The author tells how he and his brother used to have to study The Westminster Shorter Catechism for an hour on Sunday afternoons before they could accompany their father for a walk in the hills prior to the evening service. Their dad would only ask them the first question in the catechism, "What is the chief end of man?" And they would answer from the catechism in unison so one could carry on if the other forgot, "Man's chief end is to glorify God, and to enjoy Him forever." That answer always seemed to satisfy their father and set the three of them free to go to the hills together.

"Man's chief end is to glorify God, and to enjoy Him forever." When God asks us to glorify Him, He is asking us to enjoy Him as well. As we enjoy Him, we glorify Him. When a man enjoys God he demonstrates the vitality God had in mind when He initiated our relationship.
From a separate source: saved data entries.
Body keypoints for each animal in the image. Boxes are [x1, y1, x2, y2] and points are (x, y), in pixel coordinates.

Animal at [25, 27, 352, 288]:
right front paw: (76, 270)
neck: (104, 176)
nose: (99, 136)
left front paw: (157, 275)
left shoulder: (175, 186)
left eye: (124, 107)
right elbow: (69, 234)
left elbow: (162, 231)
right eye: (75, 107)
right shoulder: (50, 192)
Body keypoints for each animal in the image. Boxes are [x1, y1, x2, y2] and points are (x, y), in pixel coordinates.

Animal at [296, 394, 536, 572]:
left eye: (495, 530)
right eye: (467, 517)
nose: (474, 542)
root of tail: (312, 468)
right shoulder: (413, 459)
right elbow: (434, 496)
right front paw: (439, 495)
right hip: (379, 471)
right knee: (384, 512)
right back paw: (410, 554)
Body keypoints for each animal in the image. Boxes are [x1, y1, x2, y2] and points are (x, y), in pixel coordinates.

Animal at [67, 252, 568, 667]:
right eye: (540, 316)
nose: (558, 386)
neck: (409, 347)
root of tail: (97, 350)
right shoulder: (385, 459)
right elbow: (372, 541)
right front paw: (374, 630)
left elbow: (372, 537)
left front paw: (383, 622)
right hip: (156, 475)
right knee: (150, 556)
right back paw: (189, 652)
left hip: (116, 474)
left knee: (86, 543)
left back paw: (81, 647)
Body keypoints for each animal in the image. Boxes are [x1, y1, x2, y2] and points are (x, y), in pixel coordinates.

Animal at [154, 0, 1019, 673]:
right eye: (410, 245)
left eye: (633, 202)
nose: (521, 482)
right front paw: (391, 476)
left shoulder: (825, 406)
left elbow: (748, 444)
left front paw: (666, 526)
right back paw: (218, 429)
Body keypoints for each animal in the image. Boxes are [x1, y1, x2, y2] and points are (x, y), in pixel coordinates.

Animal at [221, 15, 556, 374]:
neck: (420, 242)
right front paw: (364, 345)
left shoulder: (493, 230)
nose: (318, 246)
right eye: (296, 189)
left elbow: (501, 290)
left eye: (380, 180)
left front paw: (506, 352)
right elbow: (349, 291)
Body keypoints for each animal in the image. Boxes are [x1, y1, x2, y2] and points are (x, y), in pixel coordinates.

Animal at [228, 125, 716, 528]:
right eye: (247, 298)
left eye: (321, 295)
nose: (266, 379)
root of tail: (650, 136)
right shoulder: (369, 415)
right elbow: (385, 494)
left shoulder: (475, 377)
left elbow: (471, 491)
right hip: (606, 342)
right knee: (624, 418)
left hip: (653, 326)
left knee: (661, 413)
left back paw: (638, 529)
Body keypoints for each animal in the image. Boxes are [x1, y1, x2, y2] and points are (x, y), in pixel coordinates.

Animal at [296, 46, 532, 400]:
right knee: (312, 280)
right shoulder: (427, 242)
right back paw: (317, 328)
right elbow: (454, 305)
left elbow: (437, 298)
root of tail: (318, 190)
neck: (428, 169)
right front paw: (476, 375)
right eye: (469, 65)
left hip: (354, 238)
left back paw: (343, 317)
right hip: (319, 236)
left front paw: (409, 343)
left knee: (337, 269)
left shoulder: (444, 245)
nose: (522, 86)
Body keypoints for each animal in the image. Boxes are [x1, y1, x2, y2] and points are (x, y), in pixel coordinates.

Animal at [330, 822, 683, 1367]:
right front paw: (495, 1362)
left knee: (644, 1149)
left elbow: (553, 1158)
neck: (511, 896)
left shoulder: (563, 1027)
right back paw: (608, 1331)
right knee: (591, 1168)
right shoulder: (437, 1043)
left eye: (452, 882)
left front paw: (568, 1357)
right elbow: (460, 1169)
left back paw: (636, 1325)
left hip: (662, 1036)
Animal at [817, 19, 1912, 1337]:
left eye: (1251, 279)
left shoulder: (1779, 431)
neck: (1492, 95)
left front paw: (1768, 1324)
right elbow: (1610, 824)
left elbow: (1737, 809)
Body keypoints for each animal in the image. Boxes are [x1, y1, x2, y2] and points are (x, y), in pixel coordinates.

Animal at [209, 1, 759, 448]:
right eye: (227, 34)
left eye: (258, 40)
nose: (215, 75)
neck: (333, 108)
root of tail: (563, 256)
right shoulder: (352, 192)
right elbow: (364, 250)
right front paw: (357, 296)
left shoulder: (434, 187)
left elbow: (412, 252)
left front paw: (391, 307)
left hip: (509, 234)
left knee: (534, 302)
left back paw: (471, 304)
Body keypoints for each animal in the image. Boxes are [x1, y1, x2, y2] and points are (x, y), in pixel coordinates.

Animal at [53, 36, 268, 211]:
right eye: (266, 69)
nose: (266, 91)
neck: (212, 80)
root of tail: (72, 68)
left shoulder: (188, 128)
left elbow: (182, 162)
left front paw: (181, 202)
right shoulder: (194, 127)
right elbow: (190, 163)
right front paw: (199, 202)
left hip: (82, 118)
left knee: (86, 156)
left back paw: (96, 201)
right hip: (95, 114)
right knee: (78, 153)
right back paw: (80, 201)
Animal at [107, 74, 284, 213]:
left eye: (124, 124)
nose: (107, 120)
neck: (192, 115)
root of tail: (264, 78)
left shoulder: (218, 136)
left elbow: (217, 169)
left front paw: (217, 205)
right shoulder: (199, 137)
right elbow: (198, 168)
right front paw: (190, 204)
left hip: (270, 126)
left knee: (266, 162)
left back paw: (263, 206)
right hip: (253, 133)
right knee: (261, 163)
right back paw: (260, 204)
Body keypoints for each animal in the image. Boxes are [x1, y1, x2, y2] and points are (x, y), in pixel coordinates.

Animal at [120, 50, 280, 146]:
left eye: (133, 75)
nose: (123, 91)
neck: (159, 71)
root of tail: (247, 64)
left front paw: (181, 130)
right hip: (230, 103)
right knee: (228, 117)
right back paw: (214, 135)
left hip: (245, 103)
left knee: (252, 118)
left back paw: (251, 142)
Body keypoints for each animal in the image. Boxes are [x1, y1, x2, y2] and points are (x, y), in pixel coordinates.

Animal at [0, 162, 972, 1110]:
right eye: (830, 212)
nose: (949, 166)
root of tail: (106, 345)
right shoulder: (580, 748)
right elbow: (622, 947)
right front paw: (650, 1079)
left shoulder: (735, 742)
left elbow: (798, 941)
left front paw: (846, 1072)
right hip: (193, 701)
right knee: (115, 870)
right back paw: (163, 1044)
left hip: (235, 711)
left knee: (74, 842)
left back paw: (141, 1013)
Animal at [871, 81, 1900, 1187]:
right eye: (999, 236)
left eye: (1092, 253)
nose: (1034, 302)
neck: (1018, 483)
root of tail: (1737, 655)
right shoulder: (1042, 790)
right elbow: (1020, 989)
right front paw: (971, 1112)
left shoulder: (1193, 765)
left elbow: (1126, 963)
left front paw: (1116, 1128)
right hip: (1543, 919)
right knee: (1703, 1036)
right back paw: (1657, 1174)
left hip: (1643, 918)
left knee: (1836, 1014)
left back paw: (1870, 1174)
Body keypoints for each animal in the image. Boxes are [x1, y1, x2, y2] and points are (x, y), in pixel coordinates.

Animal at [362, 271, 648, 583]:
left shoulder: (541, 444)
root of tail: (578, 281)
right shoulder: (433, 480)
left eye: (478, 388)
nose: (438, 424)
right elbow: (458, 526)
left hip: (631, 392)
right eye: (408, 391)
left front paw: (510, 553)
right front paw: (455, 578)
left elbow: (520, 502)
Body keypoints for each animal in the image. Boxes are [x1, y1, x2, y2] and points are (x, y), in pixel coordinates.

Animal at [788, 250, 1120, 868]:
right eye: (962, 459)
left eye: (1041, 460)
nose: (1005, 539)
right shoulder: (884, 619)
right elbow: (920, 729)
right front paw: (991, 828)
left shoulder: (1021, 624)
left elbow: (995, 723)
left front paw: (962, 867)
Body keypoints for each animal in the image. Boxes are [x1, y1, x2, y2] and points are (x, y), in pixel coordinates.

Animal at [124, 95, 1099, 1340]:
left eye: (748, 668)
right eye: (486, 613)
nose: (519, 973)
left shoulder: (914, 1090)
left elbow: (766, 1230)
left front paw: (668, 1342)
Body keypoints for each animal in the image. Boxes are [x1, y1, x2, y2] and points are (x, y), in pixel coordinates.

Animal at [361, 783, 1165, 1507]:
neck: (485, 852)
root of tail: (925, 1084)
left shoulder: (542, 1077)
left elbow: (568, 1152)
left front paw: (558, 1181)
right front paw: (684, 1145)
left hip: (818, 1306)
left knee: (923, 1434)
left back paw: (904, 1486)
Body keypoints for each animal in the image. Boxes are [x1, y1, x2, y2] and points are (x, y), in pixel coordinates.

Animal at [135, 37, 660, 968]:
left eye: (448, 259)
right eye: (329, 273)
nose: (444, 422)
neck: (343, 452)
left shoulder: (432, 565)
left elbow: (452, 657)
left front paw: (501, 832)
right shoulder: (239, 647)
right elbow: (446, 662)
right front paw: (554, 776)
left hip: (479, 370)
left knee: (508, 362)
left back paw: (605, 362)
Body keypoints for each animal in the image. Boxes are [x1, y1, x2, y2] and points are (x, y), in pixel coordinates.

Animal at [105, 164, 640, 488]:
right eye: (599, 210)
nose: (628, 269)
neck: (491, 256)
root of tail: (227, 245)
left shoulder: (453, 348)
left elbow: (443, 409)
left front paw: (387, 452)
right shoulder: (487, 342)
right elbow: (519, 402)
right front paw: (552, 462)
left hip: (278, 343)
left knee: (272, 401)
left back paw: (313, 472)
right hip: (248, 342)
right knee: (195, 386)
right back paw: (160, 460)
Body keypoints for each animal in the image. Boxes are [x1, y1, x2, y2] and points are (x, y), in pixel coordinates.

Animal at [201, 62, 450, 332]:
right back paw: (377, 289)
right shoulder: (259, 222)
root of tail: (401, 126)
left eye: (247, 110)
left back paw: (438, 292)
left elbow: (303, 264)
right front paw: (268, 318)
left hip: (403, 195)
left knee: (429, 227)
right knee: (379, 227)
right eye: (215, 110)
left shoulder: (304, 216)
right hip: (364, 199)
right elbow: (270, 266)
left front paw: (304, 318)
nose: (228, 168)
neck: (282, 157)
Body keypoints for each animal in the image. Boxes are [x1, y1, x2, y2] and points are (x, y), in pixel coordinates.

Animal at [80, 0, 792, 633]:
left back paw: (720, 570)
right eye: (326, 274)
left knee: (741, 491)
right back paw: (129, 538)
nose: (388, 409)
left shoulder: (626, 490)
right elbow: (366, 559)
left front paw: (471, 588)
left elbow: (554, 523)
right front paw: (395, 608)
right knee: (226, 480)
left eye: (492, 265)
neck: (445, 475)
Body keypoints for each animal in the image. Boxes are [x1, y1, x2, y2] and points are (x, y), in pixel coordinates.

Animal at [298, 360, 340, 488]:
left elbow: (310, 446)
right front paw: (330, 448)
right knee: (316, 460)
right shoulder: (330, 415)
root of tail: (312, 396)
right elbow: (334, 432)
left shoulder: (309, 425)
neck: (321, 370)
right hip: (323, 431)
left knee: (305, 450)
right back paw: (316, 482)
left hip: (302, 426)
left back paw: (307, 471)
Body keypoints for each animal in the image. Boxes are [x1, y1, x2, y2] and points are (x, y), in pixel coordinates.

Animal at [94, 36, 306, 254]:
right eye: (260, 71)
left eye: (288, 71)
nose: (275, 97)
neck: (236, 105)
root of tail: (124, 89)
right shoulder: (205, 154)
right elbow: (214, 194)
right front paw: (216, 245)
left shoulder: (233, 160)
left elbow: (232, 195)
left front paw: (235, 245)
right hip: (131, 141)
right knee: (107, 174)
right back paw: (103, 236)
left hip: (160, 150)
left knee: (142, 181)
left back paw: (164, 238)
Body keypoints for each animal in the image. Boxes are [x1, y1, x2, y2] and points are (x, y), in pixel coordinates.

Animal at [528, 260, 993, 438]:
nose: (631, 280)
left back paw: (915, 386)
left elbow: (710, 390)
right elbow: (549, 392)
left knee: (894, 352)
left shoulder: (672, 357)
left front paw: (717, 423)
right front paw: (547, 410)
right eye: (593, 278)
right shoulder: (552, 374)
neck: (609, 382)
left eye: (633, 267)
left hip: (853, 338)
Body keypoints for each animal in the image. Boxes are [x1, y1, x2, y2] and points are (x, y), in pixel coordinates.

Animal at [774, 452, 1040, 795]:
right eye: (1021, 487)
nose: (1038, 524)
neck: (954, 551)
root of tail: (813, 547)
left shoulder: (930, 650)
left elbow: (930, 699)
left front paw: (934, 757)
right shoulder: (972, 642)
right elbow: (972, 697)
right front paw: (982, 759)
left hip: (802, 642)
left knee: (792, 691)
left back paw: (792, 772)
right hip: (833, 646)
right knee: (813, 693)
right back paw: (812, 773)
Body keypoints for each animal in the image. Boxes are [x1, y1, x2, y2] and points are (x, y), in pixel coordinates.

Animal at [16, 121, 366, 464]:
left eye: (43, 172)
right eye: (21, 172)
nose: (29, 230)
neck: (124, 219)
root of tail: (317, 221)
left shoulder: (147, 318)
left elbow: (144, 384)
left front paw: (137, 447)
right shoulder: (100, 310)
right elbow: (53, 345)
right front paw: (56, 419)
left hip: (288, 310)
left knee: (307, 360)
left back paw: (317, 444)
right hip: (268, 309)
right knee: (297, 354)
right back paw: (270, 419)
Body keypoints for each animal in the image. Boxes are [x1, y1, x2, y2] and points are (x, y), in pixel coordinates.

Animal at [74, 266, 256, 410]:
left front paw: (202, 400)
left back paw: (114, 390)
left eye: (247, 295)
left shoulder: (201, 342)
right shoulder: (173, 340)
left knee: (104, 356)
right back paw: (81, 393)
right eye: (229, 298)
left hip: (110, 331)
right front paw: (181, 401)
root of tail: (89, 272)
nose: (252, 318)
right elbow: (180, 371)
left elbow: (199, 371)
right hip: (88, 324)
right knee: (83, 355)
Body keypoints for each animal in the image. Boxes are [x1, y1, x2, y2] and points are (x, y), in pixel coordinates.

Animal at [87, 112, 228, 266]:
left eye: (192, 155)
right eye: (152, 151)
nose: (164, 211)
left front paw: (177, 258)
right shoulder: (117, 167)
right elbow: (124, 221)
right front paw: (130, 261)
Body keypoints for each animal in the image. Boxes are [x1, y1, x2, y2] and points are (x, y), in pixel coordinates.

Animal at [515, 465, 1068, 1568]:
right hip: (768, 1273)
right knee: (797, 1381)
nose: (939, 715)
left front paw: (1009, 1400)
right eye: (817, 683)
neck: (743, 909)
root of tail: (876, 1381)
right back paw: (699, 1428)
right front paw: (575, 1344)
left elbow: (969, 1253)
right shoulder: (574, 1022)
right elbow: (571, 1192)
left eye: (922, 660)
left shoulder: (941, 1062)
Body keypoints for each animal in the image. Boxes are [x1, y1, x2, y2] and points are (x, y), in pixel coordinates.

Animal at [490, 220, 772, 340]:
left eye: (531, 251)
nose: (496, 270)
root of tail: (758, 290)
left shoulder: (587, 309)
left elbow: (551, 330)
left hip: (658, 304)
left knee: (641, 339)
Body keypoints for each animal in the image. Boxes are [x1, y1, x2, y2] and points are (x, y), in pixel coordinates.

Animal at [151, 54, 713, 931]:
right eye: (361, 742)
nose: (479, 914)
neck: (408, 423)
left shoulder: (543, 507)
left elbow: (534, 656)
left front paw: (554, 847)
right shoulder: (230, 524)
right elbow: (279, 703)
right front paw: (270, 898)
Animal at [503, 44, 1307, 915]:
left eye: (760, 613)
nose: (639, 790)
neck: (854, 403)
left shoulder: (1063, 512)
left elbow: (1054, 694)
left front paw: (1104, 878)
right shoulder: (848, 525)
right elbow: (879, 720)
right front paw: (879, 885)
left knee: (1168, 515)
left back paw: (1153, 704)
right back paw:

It says He is fun to be with, His redemption worked and man can have fellowship with Him, we are acceptable to Him, and He longs to be with us. By the way a man conducts himself with his Heavenly Father he exemplifies God's grace and sufficiency to his family, his friends, his colleagues, and to all the spiritual beings looking on to see what we have to say about God by the way we live our lives.

Our years on this planet are relevant to eternity. When I choose to walk dependently, relying upon the sufficiency of my Father to make me strong, I make a declaration filled with eternal meaning: How I live my life matters. As a man, I know I am a benchmark, an eternal statement, a reflection of whether or not God should be relied upon, an indicator of whether He is everything He claims to be. Meaning in life is fundamentally about a relationship of love, enjoyment, and glory with God Himself.

Purpose

Fundamentally, what a man is doing in life is not nearly so important as how he is living his life. A strong man trusts his Father and relies upon Him. This dependent attitude positions a man to hear from and respond in obedience to God. First and foremost God is interested in whether a man depends upon Him. God gets no glory from a man who produces moral, ethical, religious behavior in his own strength. Such a production is a testimony to that man's individual resolve and usually produces pride in personal strength—a temporal commodity. That man is deceived. A strong man understands the lesson he learned growing up: Strength comes through depending upon Father. If men live independently, they declare God unworthy. By trying to be strong themselves, men discredit God and lend credence to Satan's rebellious charge. Is it any wonder your life's course is a battleground and you are a warrior? Is it surprising to you why your feet must be anchored firmly in the rock of Jesus Christ if you are to stand secure? This clarifies why your Heavenly Father instructs you to put on your armor (Ephesians 6:10-11). Prepare yourself. The enemy is charging the throne of God, and he plans to come over your turf to get there. Your life does have purpose.

On The Team

Whether the reality has sunk in or not, you and I are on God's team. Our Father has handed us the ball, blessed us, instructed our older brother to run the course with us, and taught us to depend upon Him as our strength and our source. The stands are filled with heroes of the faith cheering and encouraging us (Hebrews 12).

Remember what Father said when He blessed us: I have always shared the road to victory with you. Let's enjoy Him, reflect Him in our lives, and accept the identity, meaning, and purpose of what it means to be men.